***** Record list
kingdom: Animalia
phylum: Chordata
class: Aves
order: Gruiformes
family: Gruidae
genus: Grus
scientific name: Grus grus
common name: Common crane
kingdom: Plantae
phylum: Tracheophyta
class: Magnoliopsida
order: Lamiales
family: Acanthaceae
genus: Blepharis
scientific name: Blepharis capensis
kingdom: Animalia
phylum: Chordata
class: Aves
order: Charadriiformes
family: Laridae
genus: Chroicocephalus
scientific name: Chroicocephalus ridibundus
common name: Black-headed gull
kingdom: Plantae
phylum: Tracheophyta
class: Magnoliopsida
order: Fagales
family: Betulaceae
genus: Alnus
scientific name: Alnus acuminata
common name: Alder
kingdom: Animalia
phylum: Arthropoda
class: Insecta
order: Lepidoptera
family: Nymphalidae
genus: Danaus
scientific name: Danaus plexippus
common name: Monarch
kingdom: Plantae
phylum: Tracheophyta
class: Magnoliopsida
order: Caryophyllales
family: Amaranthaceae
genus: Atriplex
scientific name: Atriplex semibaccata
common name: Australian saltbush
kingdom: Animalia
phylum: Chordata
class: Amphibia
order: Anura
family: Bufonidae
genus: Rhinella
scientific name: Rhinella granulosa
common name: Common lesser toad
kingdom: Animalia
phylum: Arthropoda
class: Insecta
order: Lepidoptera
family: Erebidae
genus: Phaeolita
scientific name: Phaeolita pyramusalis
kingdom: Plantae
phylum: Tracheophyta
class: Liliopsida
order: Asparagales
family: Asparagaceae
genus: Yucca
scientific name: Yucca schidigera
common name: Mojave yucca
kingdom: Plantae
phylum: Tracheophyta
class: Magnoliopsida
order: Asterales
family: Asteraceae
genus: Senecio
**********
> _Challenge_:
Can you collect every line of the material above that contains the string "family"? Case counts.

> _Reply_:
family: Gruidae
family: Acanthaceae
family: Laridae
family: Betulaceae
family: Nymphalidae
family: Amaranthaceae
family: Bufonidae
family: Erebidae
family: Asparagaceae
family: Asteraceae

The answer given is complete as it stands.